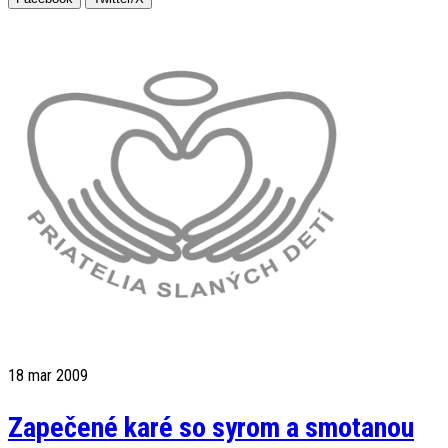
18
mar 2009
Zapečené karé so syrom a smotanou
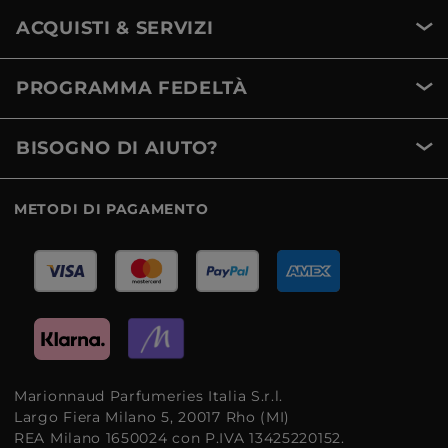
ACQUISTI & SERVIZI
PROGRAMMA FEDELTÀ
BISOGNO DI AIUTO?
METODI DI PAGAMENTO
Marionnaud Parfumeries Italia S.r.l.
Largo Fiera Milano 5, 20017 Rho (MI)
REA Milano 1650024 con P.IVA 13425220152.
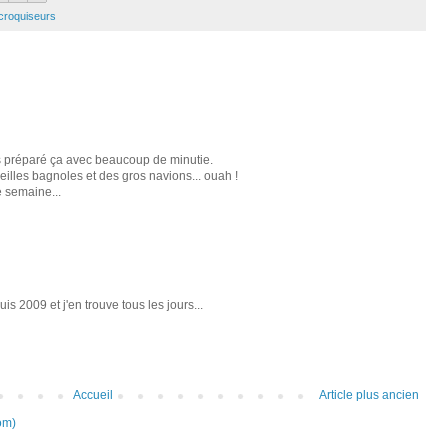
 croquiseurs
s préparé ça avec beaucoup de minutie.
eilles bagnoles et des gros navions... ouah !
 semaine...
is 2009 et j'en trouve tous les jours...
Accueil
Article plus ancien
om)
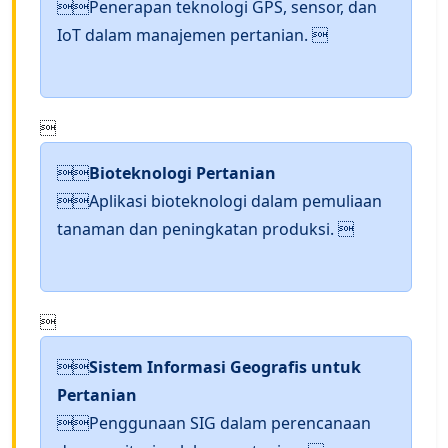
Penerapan teknologi GPS, sensor, dan
IoT dalam manajemen pertanian. 


Bioteknologi Pertanian
Aplikasi bioteknologi dalam pemuliaan
tanaman dan peningkatan produksi. 


Sistem Informasi Geografis untuk
Pertanian
Penggunaan SIG dalam perencanaan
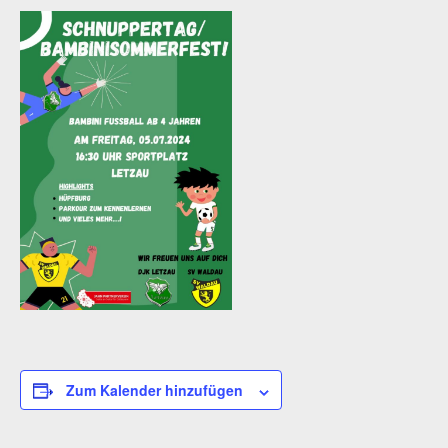
Zum Kalender hinzufügen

======

In the copy, every entry must appear exactly as written, and no picture may appear.

18
mar 2009
Zapečené karé so syrom a smotanou
ACQUISTI & SERVIZI
PROGRAMMA FEDELTÀ
BISOGNO DI AIUTO?
METODI DI PAGAMENTO
Marionnaud Parfumeries Italia S.r.l.
Largo Fiera Milano 5, 20017 Rho (MI)
REA Milano 1650024 con P.IVA 13425220152.
 croquiseurs
s préparé ça avec beaucoup de minutie.
eilles bagnoles et des gros navions... ouah !
 semaine...
is 2009 et j'en trouve tous les jours...
Accueil
Article plus ancien
om)
Penerapan teknologi GPS, sensor, dan
IoT dalam manajemen pertanian. 


Bioteknologi Pertanian
Aplikasi bioteknologi dalam pemuliaan
tanaman dan peningkatan produksi. 


Sistem Informasi Geografis untuk
Pertanian
Penggunaan SIG dalam perencanaan
Zum Kalender hinzufügen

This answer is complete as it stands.